Les services d’instruction mènent actuellement une procédure à l’encontre d’Apple concernant la distribution d’applications sur les terminaux mobiles IOS. Dans ce dossier, le rapporteur général a notifié un grief au groupe Apple en juillet 2023 concernant des pratiques susceptibles d’avoir des effets sur plusieurs marchés connexes de services publicitaires et de services aux consommateurs.

Communiqué de presse du 25 juillet 2023

Des opérations de visite et saisie ont également été réalisées dans le dans le secteur des cartes graphiques, lesquelles constituent un intrant essentiel pour l’informatique en nuage et l’intelligence artificielle.

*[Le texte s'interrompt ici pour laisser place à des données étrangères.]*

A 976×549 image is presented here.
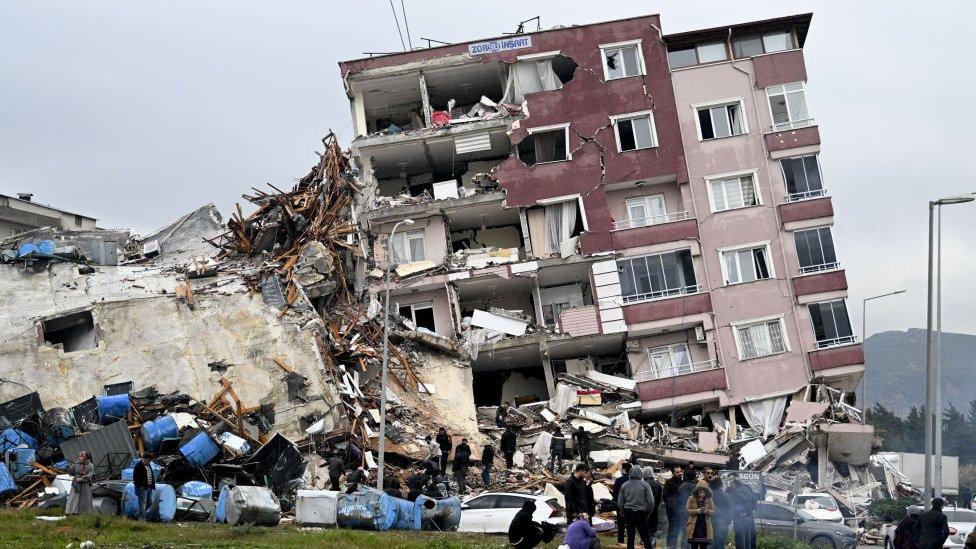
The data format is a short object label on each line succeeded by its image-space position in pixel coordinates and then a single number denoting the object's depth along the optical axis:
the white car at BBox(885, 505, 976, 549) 28.69
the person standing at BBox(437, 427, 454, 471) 38.78
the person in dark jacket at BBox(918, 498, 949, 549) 20.52
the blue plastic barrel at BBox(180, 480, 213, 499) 29.66
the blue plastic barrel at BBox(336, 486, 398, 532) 27.61
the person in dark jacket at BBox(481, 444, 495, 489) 38.12
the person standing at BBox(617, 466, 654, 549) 22.20
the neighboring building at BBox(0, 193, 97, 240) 58.84
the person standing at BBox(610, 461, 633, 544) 23.70
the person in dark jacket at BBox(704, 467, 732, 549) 22.31
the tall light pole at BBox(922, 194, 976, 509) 28.89
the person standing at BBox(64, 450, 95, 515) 27.98
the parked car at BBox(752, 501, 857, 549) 27.28
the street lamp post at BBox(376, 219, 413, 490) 32.75
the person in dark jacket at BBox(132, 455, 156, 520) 27.94
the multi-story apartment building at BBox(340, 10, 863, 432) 49.41
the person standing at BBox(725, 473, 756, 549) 21.97
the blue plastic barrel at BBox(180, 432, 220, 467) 33.84
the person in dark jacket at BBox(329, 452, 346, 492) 32.84
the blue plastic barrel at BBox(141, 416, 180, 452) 34.66
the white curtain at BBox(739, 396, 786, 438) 48.06
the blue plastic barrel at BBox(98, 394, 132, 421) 36.62
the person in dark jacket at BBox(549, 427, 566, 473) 41.16
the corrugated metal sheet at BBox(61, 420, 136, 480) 33.69
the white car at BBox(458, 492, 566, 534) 28.86
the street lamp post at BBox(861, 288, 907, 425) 49.07
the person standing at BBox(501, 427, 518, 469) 40.41
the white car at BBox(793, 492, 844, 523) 30.78
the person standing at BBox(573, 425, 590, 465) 41.76
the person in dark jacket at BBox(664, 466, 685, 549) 23.36
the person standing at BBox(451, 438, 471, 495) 36.38
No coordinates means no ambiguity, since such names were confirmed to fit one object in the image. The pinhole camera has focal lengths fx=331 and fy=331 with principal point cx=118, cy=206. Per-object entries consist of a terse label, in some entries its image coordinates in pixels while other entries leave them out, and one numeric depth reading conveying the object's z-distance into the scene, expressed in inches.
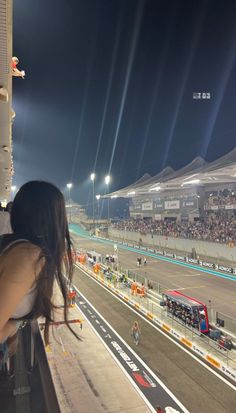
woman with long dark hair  50.8
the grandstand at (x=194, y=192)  1648.6
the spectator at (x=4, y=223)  177.7
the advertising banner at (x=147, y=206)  2495.3
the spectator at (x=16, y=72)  243.4
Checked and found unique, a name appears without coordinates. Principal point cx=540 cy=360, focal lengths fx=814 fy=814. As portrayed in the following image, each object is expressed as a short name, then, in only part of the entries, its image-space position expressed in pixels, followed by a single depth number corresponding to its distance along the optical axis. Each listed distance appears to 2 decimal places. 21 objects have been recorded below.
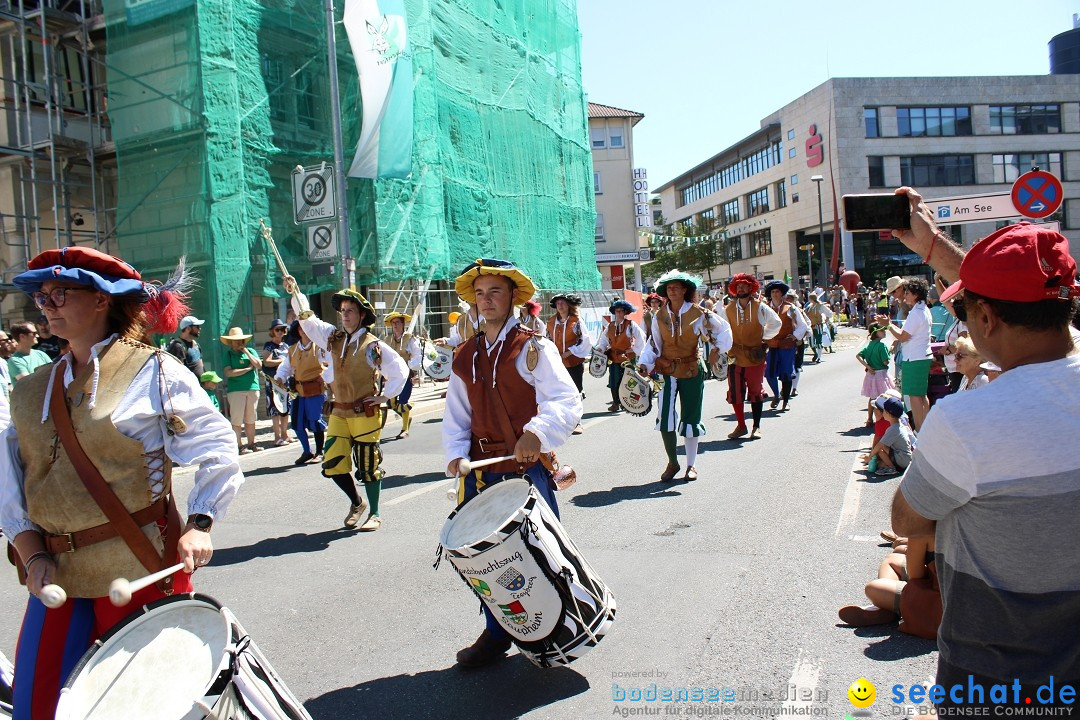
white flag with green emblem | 18.47
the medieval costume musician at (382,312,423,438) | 12.19
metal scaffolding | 16.55
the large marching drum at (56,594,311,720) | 2.23
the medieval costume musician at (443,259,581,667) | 3.96
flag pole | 15.12
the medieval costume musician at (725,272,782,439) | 10.92
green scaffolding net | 16.03
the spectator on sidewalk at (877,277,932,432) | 8.33
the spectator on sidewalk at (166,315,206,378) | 10.80
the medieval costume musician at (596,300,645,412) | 13.94
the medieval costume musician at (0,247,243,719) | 2.71
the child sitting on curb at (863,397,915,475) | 6.93
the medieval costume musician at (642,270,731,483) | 8.03
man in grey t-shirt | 1.87
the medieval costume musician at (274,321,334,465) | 9.66
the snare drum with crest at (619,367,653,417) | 8.96
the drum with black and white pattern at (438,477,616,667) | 3.32
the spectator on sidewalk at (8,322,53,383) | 9.07
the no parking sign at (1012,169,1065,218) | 7.64
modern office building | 51.31
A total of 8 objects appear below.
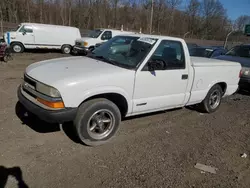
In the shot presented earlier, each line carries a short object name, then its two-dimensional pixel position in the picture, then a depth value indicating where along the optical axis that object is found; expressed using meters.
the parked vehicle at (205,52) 10.45
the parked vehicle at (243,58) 7.16
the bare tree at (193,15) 61.88
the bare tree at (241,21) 57.14
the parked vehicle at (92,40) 14.70
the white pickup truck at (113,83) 3.12
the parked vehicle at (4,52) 10.68
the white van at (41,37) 14.31
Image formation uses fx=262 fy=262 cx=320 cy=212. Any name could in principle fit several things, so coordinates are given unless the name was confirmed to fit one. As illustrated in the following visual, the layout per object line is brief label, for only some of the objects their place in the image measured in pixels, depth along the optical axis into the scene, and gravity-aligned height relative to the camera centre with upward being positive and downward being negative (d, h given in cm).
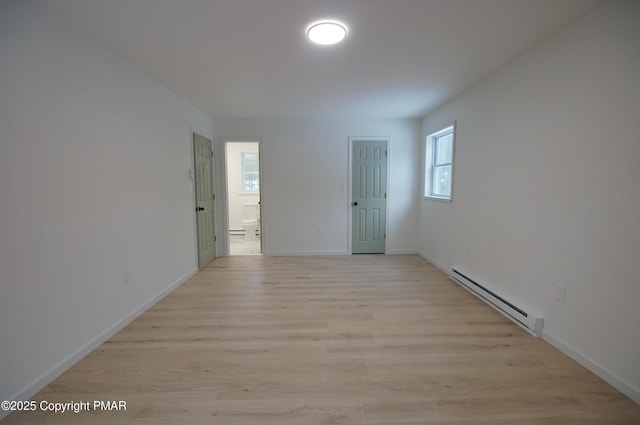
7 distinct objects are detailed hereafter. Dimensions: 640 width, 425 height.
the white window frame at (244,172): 680 +39
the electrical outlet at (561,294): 201 -81
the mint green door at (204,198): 399 -18
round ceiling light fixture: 191 +117
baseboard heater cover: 220 -114
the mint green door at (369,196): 477 -16
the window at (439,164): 397 +38
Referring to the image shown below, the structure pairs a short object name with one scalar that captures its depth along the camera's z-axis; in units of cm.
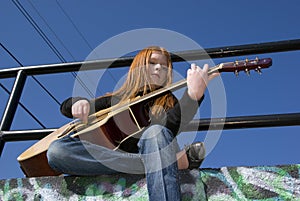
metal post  186
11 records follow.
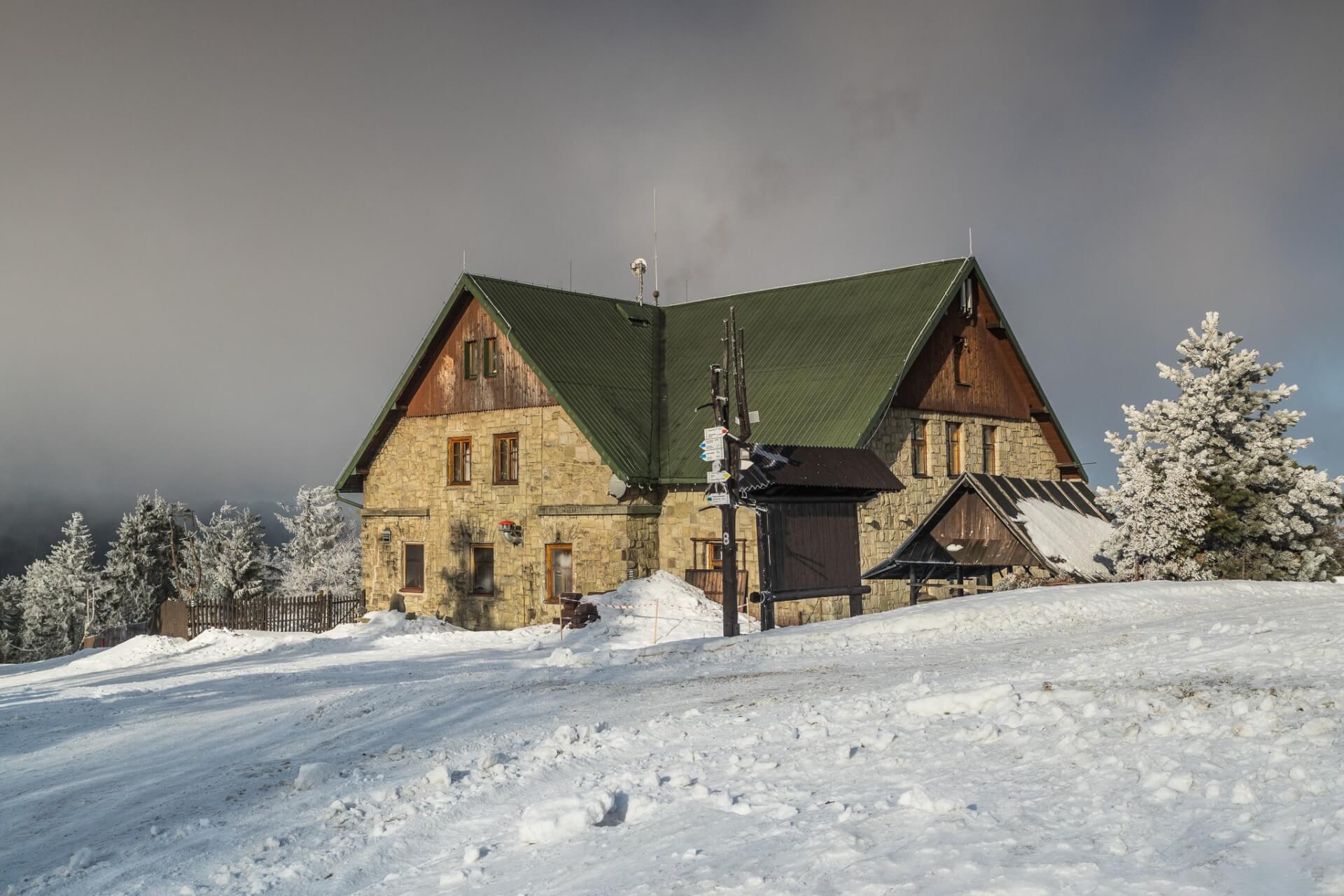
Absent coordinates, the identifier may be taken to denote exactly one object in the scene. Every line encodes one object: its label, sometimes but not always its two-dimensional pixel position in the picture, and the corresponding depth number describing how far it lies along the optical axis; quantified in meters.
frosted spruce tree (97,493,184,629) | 66.00
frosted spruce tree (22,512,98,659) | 70.19
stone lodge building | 29.61
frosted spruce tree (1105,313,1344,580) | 26.69
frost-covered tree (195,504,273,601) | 60.91
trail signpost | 19.81
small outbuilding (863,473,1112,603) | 24.80
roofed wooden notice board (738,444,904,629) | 21.58
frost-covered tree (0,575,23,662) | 73.00
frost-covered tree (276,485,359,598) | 61.12
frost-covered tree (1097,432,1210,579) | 24.88
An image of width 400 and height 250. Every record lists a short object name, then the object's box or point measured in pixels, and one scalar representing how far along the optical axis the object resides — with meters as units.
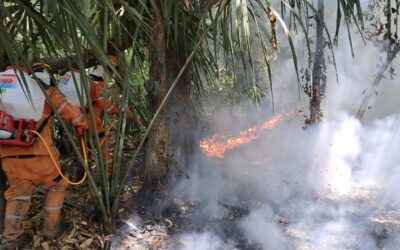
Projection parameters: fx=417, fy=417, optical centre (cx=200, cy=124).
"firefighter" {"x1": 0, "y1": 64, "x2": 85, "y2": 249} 2.73
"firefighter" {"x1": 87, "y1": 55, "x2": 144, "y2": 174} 3.26
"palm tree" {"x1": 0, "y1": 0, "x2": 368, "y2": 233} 1.93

Communiqué de presse du 27 septembre 2023

Une coopération étroite avec les régulateurs et le Gouvernement

Pour faire face à ces défis, l’Autorité est en contact étroit avec l’Autorité de régulation des communications électroniques, des postes et de la distribution de la presse (notamment dans le domaine de l’informatique en nuage), avec la Commission nationale de l’informatique et des libertés (au titre de la mise en oeuvre de la déclaration commune adoptée en décembre 2023), ainsi qu’avec l’Autorité de régulation de la communication audiovisuelle et numérique, pour anticiper au mieux l’impact des évolutions numériques sur le paysage audiovisuel français et tirer les conclusions des États généraux de l’information. Elle poursuit, par ailleurs, son dialogue avec le Gouvernement pour assurer une complémentarité fructueuse, dans le domaine numérique, entre régulation et mise en oeuvre du droit de la concurrence.